The integration environment includes Hub metadata at python/alkahest/rl/envs/integration/. See Hub checklist below.

After install, users run:

prime env install alkahest/alkahest-symbolic-integration
prime eval run alkahest/alkahest-symbolic-integration -m <model>

Hub checklist

  1. Alkahest on PyPI — the Hub package depends on alkahest>=3.5.1 (includes alkahest.rl). For local development before PyPI catches up, use maturin develop or a release wheel from GitHub.

  2. Install the Prime CLI and log in:

    uv tool install prime
    prime login
    
  3. Smoke-test locally from the Hub package directory:

    cd python/alkahest/rl/envs/integration
    pip install -e .                    # pulls verifiers + alkahest + datasets
    python -c "from alkahest.rl.envs.integration.env import load_environment; load_environment(n_train=4, n_eval=2)"
    
  4. Push to the Hub (from the same directory):

    prime env push
    # or: prime env push --team alkahest-cas --auto-bump
    

    Hub CI validates the package, load_environment() entrypoint, and dependencies.

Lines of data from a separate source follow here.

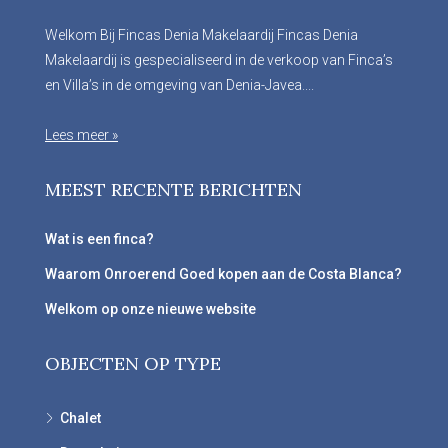
Welkom Bij Fincas Denia Makelaardij Fincas Denia
Makelaardij is gespecialiseerd in de verkoop van Finca’s
en Villa’s in de omgeving van Denia-Javea....
Lees meer »
MEEST RECENTE BERICHTEN
Wat is een finca?
Waarom Onroerend Goed kopen aan de Costa Blanca?
Welkom op onze nieuwe website
OBJECTEN OP TYPE
Chalet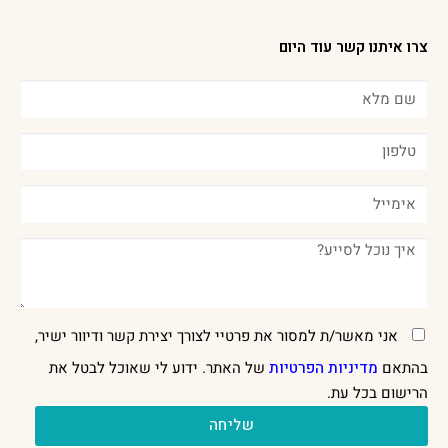
צרו איתנו קשר עוד היום
אני מאשר/ת למסור את פרטיי לצורך יצירת קשר ודיוור ישיר,
בהתאם
מדיניות הפרטיות
של האתר. ידוע לי שאוכל לבטל את
הרישום בכל עת.
שליחה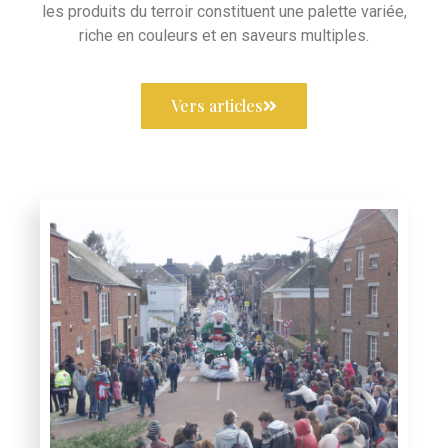
les produits du terroir constituent une palette variée,
riche en couleurs et en saveurs multiples.
Vers articles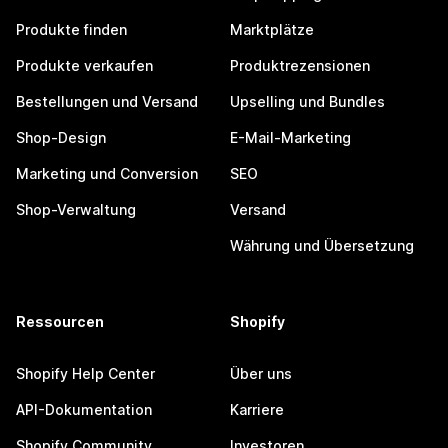
Produkte finden
Marktplätze
Produkte verkaufen
Produktrezensionen
Bestellungen und Versand
Upselling und Bundles
Shop-Design
E-Mail-Marketing
Marketing und Conversion
SEO
Shop-Verwaltung
Versand
Währung und Übersetzung
Ressourcen
Shopify
Shopify Help Center
Über uns
API-Dokumentation
Karriere
Shopify Community
Investoren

  5. Run a Hub eval against a hosted model:

    prime eval run alkahest/alkahest-symbolic-integration -m <model>
    
  6. Iterate — bump version in pyproject.toml (or use --auto-bump) for each publish; tag releases in git when verifier tiers or reward logic change.

Monorepo note

Implementation code lives in the main alkahest package; the Hub directory is a thin installable manifest that pins dependencies and declares the [tool.verifiers] entrypoint. This avoids duplicating environment code while still letting prime env install resolve everything from PyPI.

Further reading: Prime Intellect — Create & Upload Environment, Verifiers Environments Hub.